The ePIS, as part of health ministry’s vision to move away from paper-based medical records and enhance use of Information and Communications Technology (ICT), was expected to be introduced by the end of last month.

Health secretary Dr Ugen Dophu said infrastructure is being set up currently and that the pre-piloting project at Paro is expected to begin this month.

The ePIS will be piloted in all Basic Health Units I and IIs and the district hospital in Paro. The pre-pilot project (phase I) in Paro is expected to last about six months. The health ministry will spend Nu 1.5 million (M) while the World Health Organisation (WHO) will spend about USD 210,000 for technical support and capacity building activities.

WHO’s medical officer for health systems strengthening, Dr Suraj M Shrestha, said that WHO is currently mobilising funds to support phase I of the project including technical support of ThoughtWorks. “The project will start soon and Phase I is expected to last for about six months,” he said.

The ePIS project was planned under WHO collaborative programme for 2016-17.

WHO officials said that the ePIS would benefit the health system in the country through sustainable and interoperable e-Health solutions that will further help improve health service delivery and develop a more resilient health system.

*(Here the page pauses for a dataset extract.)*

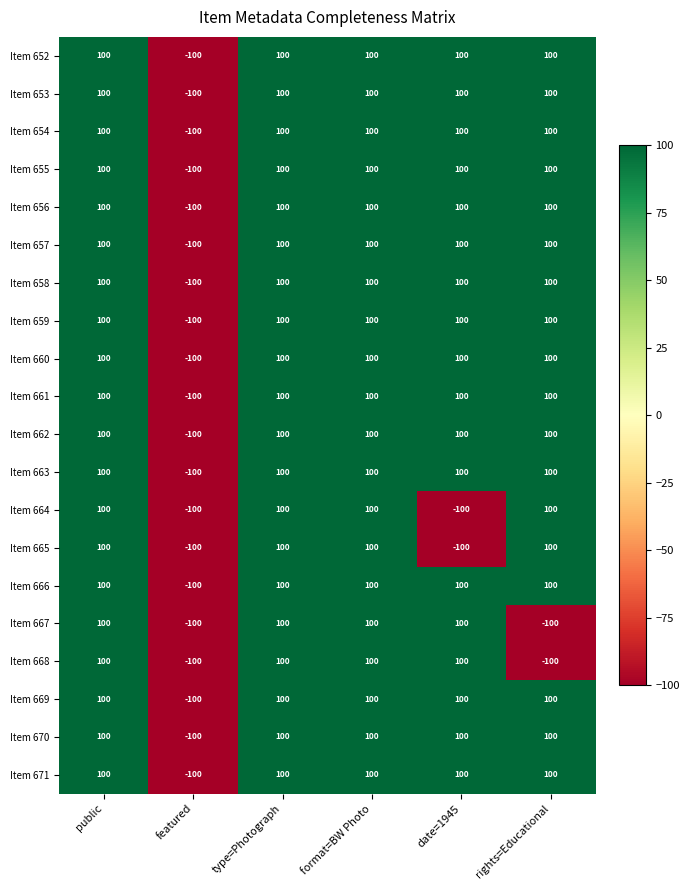

What is the approximate value of Item 661 at featured?

-100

Likewise, it will also support the larger national e-health vision and action plan that will respond to health and development goals in measuring and achieving Universal Health Coverage and Sustainable Development Goals.

Phase II of the project, also expected to last about six months, will expand to two more dzongkhags and cost about USD 300,000 after which it will be implemented nationwide. The overall duration of the project is expected to last four years with an estimated cost of about USD 2.5M.

Going nationwide, which is part of phase III of the project, including referral hospitals, is expected to last about three years. The estimated cost is about USD 2M, but subject to reliable internet connectivity in all health facilities across Bhutan.

Health officials in Paro are to be trained first, after which the system will be rolled out for the pre-pilot (Phase I) of the project. Paro was chosen given its proximity to Thimphu, which makes it easier to monitor, supervise, and instantly troubleshoot issues. The ideal distribution of human resources for health, minimal investment for infrastructure and Paro being a role model for a district hospital were also considered.

As part of the ICT vision, ePIS is one of the projects to be implemented wherein details of the patient’s illness and investigations would be recorded in the system. If a patient is referred to Thimphu from Trashigang, even if they misplace their prescription, health officials in Thimphu can refer the details on the system using the patient’s code.